Problem details — Counting the line with "white rock @ box(0, 248, 12, 268) 4.86" as the last one, copy out the lines of the data exactly from the first onward.

Source information —
────

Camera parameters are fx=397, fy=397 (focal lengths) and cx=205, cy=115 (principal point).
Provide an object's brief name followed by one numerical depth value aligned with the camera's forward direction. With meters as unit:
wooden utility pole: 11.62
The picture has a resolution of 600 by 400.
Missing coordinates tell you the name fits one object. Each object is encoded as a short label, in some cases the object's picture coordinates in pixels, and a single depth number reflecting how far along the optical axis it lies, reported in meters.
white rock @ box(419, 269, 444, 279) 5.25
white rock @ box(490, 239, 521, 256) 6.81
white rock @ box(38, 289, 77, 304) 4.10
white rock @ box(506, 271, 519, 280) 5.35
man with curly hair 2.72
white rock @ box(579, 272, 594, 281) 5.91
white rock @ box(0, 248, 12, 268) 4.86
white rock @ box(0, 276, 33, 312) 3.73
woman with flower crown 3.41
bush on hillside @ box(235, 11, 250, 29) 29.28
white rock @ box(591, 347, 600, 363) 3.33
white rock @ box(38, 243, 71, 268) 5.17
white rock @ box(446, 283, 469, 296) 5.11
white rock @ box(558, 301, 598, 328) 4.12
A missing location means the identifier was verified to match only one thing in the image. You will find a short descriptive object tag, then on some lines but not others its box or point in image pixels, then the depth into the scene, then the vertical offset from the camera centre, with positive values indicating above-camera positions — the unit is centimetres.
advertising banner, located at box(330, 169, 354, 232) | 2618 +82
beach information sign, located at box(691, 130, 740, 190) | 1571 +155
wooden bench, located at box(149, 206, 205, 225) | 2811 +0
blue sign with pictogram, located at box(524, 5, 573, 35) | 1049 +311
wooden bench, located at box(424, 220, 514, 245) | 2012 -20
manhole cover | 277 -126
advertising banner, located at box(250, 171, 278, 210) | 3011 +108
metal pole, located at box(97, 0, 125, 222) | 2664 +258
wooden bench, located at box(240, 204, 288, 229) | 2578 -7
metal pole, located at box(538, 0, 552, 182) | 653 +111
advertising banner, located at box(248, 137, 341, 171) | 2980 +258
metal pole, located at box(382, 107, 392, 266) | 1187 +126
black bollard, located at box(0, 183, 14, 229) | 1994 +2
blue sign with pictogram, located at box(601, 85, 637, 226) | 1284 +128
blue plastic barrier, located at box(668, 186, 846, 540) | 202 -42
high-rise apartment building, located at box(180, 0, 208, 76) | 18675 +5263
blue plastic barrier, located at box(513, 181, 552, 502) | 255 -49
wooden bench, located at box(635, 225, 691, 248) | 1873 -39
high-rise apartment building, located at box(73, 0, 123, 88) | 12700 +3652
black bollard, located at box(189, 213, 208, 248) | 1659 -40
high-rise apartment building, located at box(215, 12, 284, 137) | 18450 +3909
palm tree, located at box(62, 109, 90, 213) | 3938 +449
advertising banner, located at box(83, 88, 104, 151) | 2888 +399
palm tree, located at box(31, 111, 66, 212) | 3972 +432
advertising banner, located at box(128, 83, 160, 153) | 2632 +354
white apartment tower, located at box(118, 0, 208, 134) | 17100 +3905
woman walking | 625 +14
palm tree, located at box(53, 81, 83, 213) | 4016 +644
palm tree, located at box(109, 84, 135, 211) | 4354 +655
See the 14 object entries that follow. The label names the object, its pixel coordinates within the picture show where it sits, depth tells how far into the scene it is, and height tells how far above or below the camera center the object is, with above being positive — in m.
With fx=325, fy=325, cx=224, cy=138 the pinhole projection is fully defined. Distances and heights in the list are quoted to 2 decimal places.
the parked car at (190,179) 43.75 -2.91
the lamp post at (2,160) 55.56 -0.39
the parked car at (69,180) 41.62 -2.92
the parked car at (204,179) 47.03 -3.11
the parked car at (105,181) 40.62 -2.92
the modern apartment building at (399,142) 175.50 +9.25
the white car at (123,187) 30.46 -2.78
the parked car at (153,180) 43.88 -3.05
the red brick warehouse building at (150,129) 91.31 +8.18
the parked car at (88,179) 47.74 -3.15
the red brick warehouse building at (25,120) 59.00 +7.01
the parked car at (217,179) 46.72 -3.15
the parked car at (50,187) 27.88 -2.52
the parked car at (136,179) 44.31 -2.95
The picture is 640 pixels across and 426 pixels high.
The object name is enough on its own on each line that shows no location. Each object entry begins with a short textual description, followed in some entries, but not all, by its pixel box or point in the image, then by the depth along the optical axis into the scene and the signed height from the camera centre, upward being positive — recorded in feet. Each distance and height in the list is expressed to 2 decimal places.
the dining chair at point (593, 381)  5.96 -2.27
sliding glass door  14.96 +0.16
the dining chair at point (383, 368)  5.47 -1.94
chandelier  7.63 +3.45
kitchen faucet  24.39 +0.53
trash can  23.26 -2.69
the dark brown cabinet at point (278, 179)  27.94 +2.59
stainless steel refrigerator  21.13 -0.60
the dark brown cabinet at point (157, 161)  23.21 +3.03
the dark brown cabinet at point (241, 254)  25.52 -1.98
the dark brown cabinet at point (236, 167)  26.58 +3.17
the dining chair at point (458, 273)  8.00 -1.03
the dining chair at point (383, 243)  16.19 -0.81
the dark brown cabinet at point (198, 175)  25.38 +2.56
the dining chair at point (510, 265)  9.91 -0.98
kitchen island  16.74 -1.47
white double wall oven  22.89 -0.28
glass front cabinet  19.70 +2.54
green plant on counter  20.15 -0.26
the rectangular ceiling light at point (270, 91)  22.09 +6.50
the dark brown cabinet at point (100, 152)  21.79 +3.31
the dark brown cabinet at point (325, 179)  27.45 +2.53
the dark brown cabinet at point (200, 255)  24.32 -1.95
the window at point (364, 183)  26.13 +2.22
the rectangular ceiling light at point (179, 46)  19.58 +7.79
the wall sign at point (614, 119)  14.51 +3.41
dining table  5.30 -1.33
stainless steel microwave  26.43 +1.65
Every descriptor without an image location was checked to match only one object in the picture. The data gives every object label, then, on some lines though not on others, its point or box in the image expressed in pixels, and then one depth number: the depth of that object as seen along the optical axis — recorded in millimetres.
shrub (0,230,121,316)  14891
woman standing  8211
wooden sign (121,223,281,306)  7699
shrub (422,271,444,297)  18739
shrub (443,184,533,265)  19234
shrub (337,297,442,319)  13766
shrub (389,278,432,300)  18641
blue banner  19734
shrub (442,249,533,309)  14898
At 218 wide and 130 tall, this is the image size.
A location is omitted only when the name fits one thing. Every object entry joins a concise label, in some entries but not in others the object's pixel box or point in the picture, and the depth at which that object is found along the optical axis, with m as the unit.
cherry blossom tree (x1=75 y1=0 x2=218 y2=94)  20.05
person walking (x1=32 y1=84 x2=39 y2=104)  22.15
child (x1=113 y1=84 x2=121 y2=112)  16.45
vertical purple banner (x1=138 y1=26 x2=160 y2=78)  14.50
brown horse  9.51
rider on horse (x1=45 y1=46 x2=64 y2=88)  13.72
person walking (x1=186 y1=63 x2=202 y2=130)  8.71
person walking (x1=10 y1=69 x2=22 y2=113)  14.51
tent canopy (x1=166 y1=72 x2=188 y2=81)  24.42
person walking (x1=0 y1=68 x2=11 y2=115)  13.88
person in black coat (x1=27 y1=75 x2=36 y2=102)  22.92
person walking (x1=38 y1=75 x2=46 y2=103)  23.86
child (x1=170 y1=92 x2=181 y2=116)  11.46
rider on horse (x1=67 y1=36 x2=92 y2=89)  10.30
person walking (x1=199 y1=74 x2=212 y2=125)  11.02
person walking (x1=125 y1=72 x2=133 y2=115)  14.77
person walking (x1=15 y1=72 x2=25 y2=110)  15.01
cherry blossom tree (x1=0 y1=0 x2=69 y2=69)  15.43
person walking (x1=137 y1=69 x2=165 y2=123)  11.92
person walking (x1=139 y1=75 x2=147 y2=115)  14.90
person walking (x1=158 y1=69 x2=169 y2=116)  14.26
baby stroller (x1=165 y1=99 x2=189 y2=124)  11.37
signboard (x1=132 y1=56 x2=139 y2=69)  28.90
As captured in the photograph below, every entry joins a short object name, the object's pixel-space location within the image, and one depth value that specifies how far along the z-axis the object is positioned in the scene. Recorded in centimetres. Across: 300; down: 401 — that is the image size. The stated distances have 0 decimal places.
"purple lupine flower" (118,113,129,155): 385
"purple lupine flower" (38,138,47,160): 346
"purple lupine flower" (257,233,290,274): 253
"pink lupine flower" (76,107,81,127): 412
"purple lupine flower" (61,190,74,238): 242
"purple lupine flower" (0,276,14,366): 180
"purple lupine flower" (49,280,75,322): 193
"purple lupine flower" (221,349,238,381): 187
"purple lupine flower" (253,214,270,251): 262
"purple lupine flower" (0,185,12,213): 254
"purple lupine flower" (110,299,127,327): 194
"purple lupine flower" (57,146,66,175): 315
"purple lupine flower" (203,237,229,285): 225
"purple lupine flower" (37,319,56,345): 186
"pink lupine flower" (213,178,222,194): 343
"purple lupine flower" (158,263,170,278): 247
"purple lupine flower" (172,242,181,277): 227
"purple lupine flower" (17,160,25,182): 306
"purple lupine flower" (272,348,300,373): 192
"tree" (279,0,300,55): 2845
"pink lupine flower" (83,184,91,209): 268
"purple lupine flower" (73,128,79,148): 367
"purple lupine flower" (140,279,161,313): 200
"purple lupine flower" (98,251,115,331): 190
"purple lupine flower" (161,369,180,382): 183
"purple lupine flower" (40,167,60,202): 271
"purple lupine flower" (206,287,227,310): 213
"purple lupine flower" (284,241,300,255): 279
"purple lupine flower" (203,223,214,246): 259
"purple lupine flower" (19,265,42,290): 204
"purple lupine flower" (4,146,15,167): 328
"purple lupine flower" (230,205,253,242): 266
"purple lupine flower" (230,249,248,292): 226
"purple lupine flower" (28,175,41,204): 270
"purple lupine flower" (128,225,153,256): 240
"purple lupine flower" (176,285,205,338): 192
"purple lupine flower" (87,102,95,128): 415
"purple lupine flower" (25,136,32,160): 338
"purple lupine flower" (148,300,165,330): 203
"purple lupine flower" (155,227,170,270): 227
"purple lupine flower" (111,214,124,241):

────

Result for this exercise —
Camera parameters are fx=397, fy=397 (focal lengths) and cx=205, cy=115 (principal point).
Provide an object's brief name followed by one numerical depth value aligned with the camera's forward direction. With meters as unit:
wooden utility pole: 11.62
The picture has a resolution of 600 by 400.
Missing coordinates tell you the name fits one object. Each object is encoded as a short label, in some cases the object's picture coordinates in pixels, and a single depth number reflecting how far along the optical axis it lies, reported in meters.
white rock @ box(419, 269, 444, 279) 5.25
white rock @ box(490, 239, 521, 256) 6.81
white rock @ box(38, 289, 77, 304) 4.10
white rock @ box(506, 271, 519, 280) 5.35
man with curly hair 2.72
white rock @ box(579, 272, 594, 281) 5.91
white rock @ box(0, 248, 12, 268) 4.86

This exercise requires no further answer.